◆ SET OF TASKS ◆
1. In the CIEM text, why is the Cloud Permissions Gap in an organization's cloud infrastructure becoming more dangerous?
2. Repeat the records starting at the line that contains "common name: Sand fringepod" and ending at the last line of the records.

With the help of a CIEM solution, organizations can automatically remove or scope down permissions for over-privileged users, service accounts, and groups. This would enable high-risk permissions on-demand with controlled and timed access with an integrated approval workflow, thereby restricting broad access to critical cloud infrastructure resources.

A CIEM solution also enables an organization to migrate from static, assumption-based permission grant processes to a continuous, activity-based permissions management process. This will help the organization to monitor and rectify anomalous identity behavior and unauthorized identities.

CIEM can also help the organization remain compliant and secure by restricting access to virtual machines. It can automatically help them remove inbound remote desktop (RDP) and Secure Shell (SSH) access in security groups.

The Cloud Permissions Gap across an organization’s cloud infrastructure is exponentially getting more dangerous as bad actors exploit those identities to exfiltrate sensitive information from growing attack vectors.

Organizations that strive to prioritize digital transformation and cloud-first strategies can leverage a robust, scalable CIEM platform in their efforts to implement zero-trust architecture.

By instituting best practices for entitlements management and cloud permissions and leveraging automated technologies that reinforce those best practices like CIEM, organizations will be able to efficiently protect critical cloud infrastructure resources and identities in their hybrid and multi-cloud environments.

◆ TASK MATERIAL ◆
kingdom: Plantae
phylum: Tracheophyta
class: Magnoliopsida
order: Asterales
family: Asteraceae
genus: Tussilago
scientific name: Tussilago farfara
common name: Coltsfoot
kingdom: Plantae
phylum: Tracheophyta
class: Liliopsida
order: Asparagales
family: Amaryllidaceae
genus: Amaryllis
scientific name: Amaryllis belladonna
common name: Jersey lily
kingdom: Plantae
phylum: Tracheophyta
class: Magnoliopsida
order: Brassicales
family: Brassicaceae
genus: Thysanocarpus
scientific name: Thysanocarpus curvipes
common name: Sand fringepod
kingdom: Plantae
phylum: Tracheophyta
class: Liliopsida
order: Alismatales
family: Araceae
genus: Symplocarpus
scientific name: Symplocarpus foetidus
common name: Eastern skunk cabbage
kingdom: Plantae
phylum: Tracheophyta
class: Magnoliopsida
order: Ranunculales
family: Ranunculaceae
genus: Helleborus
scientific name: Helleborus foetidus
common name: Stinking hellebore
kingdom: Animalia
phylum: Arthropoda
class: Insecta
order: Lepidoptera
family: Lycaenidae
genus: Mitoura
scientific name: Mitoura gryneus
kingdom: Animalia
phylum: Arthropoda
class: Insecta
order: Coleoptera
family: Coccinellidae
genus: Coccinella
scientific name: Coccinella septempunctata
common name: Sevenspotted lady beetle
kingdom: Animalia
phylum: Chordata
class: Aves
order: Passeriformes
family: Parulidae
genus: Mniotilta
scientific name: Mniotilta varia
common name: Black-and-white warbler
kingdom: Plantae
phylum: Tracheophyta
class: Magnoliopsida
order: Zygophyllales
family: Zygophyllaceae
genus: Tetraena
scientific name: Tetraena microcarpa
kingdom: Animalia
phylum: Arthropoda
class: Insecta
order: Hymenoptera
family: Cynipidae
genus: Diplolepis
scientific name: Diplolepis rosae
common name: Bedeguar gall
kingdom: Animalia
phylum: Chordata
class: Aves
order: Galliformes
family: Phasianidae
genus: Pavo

◆ ANSWERS FOR THE TASKS ◆
1. It is becoming more dangerous because bad actors exploit those identities to exfiltrate sensitive information from growing attack vectors.

2.
common name: Sand fringepod
kingdom: Plantae
phylum: Tracheophyta
class: Liliopsida
order: Alismatales
family: Araceae
genus: Symplocarpus
scientific name: Symplocarpus foetidus
common name: Eastern skunk cabbage
kingdom: Plantae
phylum: Tracheophyta
class: Magnoliopsida
order: Ranunculales
family: Ranunculaceae
genus: Helleborus
scientific name: Helleborus foetidus
common name: Stinking hellebore
kingdom: Animalia
phylum: Arthropoda
class: Insecta
order: Lepidoptera
family: Lycaenidae
genus: Mitoura
scientific name: Mitoura gryneus
kingdom: Animalia
phylum: Arthropoda
class: Insecta
order: Coleoptera
family: Coccinellidae
genus: Coccinella
scientific name: Coccinella septempunctata
common name: Sevenspotted lady beetle
kingdom: Animalia
phylum: Chordata
class: Aves
order: Passeriformes
family: Parulidae
genus: Mniotilta
scientific name: Mniotilta varia
common name: Black-and-white warbler
kingdom: Plantae
phylum: Tracheophyta
class: Magnoliopsida
order: Zygophyllales
family: Zygophyllaceae
genus: Tetraena
scientific name: Tetraena microcarpa
kingdom: Animalia
phylum: Arthropoda
class: Insecta
order: Hymenoptera
family: Cynipidae
genus: Diplolepis
scientific name: Diplolepis rosae
common name: Bedeguar gall
kingdom: Animalia
phylum: Chordata
class: Aves
order: Galliformes
family: Phasianidae
genus: Pavo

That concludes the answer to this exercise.